[Texto dado]
• • • • •

Se consideran bienes nacionales a aquellos producidos y adscritos en propiedad a una comunidad de habitantes del territorio nacional de forma colectiva.

Los bienes nacionales suelen corresponderse con los bienes de titularidad pública, adscritos a la administración de un país como forma de gestionarlos y explotarlos. Sin embargo, pueden existir bienes de naturaleza privada que obtengan una especial protección por parte de los poderes públicos como símbolo de una colectividad, estando restringido su libre movilidad y transacción, por ejemplo un edificio histórico o de alto valor cultural que pertenezcan a particulares.

La administración gestiona, regula y controla los bienes de dominio público por mandato colectivo a través de la confianza de los ciudadanos, una vez que los legisladores y gestores públicos acceden a la administración. Cualquier bien o activo de titularidad pública es un bien nacional, desde edificios públicos y monumentos de todo tipo hasta servicios como bomberos, policía o sanidad, pasando por bienes de patrimonio inmaterial, como tradiciones, festividades o elementos culturales de especial protección.

• • • • •

[Textos fuente de documentos con formato]
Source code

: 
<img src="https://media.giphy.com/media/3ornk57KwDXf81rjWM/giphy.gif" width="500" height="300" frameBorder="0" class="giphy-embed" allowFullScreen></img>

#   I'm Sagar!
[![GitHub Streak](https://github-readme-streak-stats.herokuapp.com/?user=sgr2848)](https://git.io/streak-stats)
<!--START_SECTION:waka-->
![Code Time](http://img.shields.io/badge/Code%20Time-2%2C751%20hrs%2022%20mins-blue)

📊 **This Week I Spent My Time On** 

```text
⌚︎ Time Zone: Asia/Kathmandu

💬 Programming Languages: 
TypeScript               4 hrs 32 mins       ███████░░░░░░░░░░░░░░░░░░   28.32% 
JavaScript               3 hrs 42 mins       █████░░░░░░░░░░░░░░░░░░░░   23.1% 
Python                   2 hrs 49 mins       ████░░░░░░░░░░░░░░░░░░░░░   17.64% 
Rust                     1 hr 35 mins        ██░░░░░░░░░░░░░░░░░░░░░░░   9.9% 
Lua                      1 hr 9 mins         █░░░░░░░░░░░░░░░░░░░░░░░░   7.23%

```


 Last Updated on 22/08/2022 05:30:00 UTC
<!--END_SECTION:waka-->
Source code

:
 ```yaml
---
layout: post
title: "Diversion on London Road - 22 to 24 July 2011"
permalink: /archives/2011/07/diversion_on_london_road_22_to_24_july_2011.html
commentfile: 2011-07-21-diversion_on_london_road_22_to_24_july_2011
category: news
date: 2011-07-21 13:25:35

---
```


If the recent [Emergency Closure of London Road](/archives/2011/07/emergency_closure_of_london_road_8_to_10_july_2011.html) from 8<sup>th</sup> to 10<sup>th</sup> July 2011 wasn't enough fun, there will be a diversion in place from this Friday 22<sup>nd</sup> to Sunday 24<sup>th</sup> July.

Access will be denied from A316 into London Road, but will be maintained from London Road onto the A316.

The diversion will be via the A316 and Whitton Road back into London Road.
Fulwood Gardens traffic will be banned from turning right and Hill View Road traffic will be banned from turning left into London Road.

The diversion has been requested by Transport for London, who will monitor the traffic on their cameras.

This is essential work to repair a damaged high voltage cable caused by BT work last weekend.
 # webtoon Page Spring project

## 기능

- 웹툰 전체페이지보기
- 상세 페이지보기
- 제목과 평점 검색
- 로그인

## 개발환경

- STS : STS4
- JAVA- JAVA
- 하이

• • • • •

[Ejercicios]
(1) Traduce al inglés, por favor, esta oración del texto sobre los bienes nacionales: «Se consideran bienes nacionales a aquellos producidos y adscritos en propiedad a una comunidad de habitantes del territorio nacional de forma colectiva.»
(2) Continúa el texto sobre los bienes nacionales a partir de su última oración.

[Respuestas]
(1) National assets are considered to be those produced and collectively assigned as property to a community of inhabitants of the national territory.

(2)
Características de los bienes nacionales

  • Deben ser destinados a uso público: deben ser de disfrute general y no restrictivo a los ciudadanos, de acuerdo a cómo lo marque la ley.
  • Pueden ser privativos del estado, de tal forma que aunque la propiedad sea colectiva entre la ciudadanía no sean destinados al uso común directamente, sino a través de cauces indirectos.
  • Son inembargables: como bien público, no se pueden expropiar al estado.
  • Son imprescriptibles: no cabe derecho de prescripción temporal alguno.
  • Pueden cederse a intereses particulares en la forma en la que la ley lo permita.
  • Pueden ser productivos o no: en aquellos casos en los que el estado controle medios de producción, tanto éstos como el producto resultante son de carácter público y titularidad nacional. También pueden ser improductivos, ya sean de carácter cultural o disfruta social.